TABLE-US-00017 TABLE 16 The dependence of the dose-effect and ED30 hypotensive effect of Greenflo and octadine Dose The effect, E .sub.30 A drug mg/kg % .sub.M/.sub. .sub.MMO .sub./.sub. Octadine 5.0 18.0 2.7 Octadine 10.0 26.0 1.5 Octadine 20.0 33.0 4.9 Octadine 11.2 0.045 Greenflo 1.5 17.6 2.7 Greenflo 3.0 25.2 2.9 Greenflo 5.0 36.8 3.1 Greenflo 4.0 0.02

[0115] As the data in table. 16, Greenflo hypotensive activity exceeds that of octadine by more than 2 times. The ED30 hypotensive effect of Greenflo is 4.0 mg/kg or 0.02 mmol/kg in terms of chlorophyllipt thick extract.

[0116] An indicator of the true hypotensive effect of a new chemical is its ability to lower pathologically elevated SBP. To solve this problem, 5 adult white rats with spontaneous hypertension (weight 260-280 g) were used, in which, before the experiment, the level of SBP averaged 1801.7 mm Hg. For comparison, an experiment was conducted on 5 white rats with normal SBP. The results of the experiments are presented in table. 17.

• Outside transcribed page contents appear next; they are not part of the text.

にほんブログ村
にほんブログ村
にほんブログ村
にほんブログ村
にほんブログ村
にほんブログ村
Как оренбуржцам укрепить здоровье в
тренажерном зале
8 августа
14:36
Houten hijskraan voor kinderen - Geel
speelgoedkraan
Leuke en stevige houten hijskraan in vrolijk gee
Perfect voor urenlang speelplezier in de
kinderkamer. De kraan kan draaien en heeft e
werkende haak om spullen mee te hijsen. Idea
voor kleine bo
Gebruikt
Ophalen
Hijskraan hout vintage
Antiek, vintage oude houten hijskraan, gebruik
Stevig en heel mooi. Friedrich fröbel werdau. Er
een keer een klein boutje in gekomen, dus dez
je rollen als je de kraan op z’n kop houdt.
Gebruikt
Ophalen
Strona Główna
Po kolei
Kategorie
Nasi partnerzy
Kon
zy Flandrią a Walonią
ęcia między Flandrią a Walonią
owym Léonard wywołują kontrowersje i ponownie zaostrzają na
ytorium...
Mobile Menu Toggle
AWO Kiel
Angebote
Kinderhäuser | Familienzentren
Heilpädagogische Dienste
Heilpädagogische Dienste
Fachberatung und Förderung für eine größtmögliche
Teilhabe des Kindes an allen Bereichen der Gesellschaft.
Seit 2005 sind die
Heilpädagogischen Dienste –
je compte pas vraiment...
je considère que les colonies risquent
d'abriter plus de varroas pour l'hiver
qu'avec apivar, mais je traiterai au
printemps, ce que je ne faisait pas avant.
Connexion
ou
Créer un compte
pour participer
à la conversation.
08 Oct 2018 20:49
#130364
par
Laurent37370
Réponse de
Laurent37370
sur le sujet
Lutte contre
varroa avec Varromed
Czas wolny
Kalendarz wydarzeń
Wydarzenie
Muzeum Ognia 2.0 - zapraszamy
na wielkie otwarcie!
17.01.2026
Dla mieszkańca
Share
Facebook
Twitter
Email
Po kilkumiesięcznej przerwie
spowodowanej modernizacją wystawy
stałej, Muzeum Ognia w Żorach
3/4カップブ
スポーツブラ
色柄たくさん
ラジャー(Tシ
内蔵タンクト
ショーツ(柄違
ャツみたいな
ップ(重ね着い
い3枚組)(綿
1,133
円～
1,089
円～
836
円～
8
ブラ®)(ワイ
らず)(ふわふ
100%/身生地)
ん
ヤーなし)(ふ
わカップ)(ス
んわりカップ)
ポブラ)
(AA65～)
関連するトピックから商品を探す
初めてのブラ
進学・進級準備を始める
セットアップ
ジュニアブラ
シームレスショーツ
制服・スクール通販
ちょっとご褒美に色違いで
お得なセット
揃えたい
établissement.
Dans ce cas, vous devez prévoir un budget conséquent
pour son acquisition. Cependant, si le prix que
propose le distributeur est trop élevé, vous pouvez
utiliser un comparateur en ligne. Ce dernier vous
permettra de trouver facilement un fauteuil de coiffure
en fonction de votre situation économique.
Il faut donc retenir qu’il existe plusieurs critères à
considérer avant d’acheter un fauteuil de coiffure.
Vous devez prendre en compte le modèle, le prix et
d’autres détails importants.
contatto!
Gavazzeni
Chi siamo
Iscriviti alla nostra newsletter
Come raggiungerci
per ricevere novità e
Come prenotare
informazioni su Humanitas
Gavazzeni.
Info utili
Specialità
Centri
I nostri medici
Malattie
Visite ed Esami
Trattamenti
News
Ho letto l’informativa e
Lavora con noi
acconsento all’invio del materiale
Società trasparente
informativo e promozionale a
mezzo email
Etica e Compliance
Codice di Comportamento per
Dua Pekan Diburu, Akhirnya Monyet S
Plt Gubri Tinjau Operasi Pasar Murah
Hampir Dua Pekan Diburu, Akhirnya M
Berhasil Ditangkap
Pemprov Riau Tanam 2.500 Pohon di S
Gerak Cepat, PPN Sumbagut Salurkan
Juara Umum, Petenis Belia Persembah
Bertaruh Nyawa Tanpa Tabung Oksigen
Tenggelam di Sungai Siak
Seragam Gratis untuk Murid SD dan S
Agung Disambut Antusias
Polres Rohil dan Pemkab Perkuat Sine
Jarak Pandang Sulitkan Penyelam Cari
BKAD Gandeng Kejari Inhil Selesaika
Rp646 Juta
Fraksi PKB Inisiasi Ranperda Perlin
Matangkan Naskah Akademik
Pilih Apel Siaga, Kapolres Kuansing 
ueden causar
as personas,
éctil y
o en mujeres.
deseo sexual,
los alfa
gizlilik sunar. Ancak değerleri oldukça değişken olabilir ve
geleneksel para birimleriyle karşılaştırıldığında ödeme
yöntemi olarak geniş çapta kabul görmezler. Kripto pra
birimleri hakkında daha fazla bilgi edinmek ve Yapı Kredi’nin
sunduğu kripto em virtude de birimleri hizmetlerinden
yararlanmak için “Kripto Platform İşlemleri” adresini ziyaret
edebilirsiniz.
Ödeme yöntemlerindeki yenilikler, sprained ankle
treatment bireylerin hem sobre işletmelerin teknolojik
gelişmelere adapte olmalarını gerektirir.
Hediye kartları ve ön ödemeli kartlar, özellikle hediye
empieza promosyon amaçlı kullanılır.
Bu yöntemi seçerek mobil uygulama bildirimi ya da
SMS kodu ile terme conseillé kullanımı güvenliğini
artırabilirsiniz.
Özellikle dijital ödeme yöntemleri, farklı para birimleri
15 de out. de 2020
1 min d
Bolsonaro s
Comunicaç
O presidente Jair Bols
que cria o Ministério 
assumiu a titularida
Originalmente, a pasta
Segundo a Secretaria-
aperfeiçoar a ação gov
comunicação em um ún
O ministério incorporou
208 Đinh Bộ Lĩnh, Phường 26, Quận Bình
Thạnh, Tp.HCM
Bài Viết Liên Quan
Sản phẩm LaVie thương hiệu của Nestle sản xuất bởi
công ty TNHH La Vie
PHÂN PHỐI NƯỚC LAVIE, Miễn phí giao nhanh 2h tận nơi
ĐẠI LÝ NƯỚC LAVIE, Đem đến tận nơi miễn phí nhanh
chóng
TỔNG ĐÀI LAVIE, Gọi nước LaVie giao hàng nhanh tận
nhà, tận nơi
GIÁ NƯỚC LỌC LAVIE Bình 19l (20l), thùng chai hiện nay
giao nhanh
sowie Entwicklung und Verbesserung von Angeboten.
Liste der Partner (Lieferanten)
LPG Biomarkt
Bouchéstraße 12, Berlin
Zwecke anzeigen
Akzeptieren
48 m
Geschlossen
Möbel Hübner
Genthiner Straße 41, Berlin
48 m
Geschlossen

TABLE-US-00018 TABLE 17 Anti-hypertensive effect of Greenflo in white rats (5 mg/kg) Source SAD, Antihypertensive effect Experiment Stages mmHg mmHg. % Rats with spontaneous 180 1.7 69.6 5.1 38.6 2.47 hypertension Normotensive rats 119 1.6 44.4 3.7 37.0 2.72

[0117] The data table. 17 show that Greenflo at a dose of 5 mg/kg lowered the systemic arterial pressure in hypertensive white rats by 69.65.1 mm Hg, i.e. 1.57 times more than that of normotensive rats (44.4 mmHg). This suggests that Greenflo is a true hypotonic.